## EXERCISE A
Can you repeat everything in the car forum thread from "i must admit" down to "refuse to get it!"?
********************
Oh, there it is -- 27 paragraphs into the article, "Pontiac also sells the Grand Prix sedan and the GTO coupe, ...." WTF? Dress the car up like a Mustang and the reporter would be ****ing all over himself. There's no accounting for taste.

:confused :confused :confused


----------



## Guest (Feb 26, 2005)

*like lemmings to the sea!*



capra2d said:


> Oh, there it is -- 27 paragraphs into the article, "Pontiac also sells the Grand Prix sedan and the GTO coupe, ...." WTF? Dress the car up like a Mustang and the reporter would be ****ing all over himself. There's no accounting for taste.
> 
> :confused :confused :confused


i must admit the mustangs look good and are pretty fast and inexpensive
(i have mustang gt and pony emblems under mY toilet seats in both bathrooms) raise the lid see the emblems! GM cant or wont builD another
tempest ie: big motor inexpensive car, my 2002 ram air ws6 triple black
listed at 38,000 bucks, the mustangs will sell like hot cakes, hell performace
to dollar ratio beats GM to death i dont think they get it or refuse to get it!
********************
## EXERCISE B
In the listing, can you rename "Gabriel" to "Michal" in everything from the line containing "má práve službu" down to the line containing "vypočutá. Tvoja manželka", and give back only those lines with nothing else changed?
********************
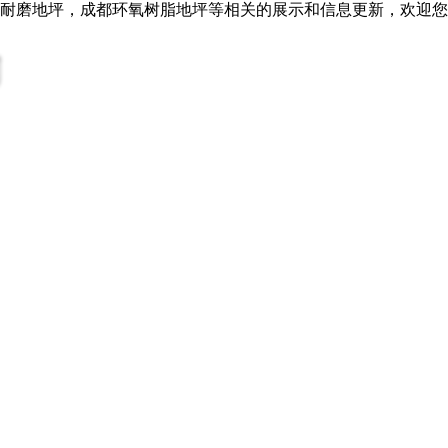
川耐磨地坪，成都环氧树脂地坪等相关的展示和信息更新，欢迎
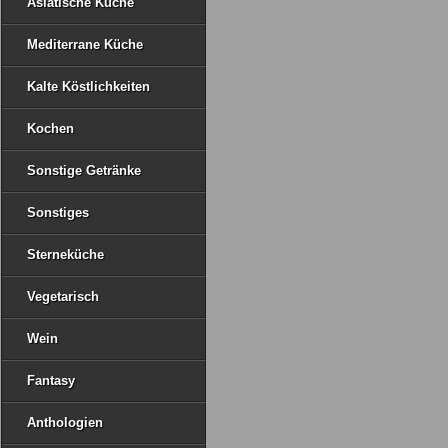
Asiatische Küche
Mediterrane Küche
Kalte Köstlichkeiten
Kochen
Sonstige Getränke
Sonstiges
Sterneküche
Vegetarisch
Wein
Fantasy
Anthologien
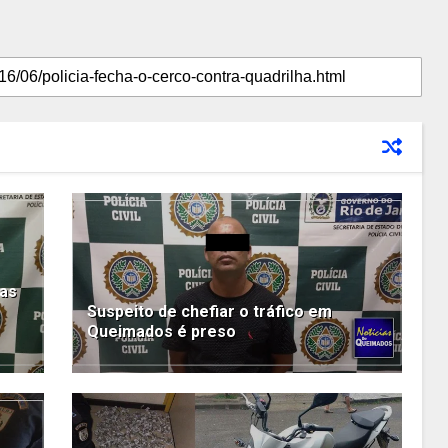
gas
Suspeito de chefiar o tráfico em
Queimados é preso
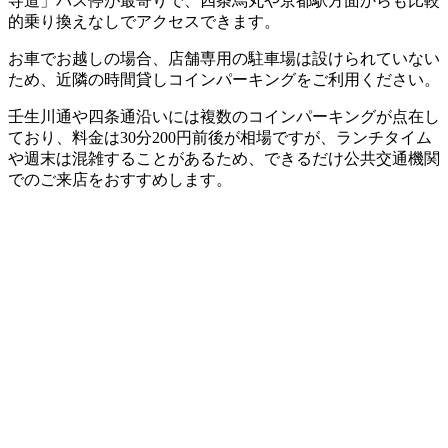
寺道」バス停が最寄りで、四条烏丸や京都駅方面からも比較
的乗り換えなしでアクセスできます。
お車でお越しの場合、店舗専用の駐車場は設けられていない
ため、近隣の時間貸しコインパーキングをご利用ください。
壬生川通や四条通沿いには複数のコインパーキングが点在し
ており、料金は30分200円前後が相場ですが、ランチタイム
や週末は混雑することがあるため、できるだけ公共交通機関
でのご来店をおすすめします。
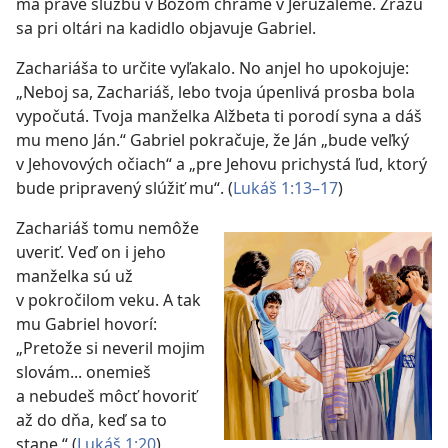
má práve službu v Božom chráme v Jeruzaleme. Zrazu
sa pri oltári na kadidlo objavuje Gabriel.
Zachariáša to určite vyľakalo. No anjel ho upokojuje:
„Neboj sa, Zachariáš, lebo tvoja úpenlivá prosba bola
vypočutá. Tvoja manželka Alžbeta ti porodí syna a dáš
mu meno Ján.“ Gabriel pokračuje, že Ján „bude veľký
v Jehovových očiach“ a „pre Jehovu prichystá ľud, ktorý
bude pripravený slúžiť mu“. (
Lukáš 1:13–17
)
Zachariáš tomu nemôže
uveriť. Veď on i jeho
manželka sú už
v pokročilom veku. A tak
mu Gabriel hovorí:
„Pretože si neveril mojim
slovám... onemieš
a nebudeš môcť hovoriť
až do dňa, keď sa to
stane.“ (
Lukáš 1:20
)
********************
## ANSWER BOX A
i must admit the mustangs look good and are pretty fast and inexpensive
(i have mustang gt and pony emblems under mY toilet seats in both bathrooms) raise the lid see the emblems! GM cant or wont builD another
tempest ie: big motor inexpensive car, my 2002 ram air ws6 triple black
listed at 38,000 bucks, the mustangs will sell like hot cakes, hell performace
to dollar ratio beats GM to death i dont think they get it or refuse to get it!

## ANSWER BOX B
má práve službu v Božom chráme v Jeruzaleme. Zrazu
sa pri oltári na kadidlo objavuje Michal.
Zachariáša to určite vyľakalo. No anjel ho upokojuje:
„Neboj sa, Zachariáš, lebo tvoja úpenlivá prosba bola
vypočutá. Tvoja manželka Alžbeta ti porodí syna a dáš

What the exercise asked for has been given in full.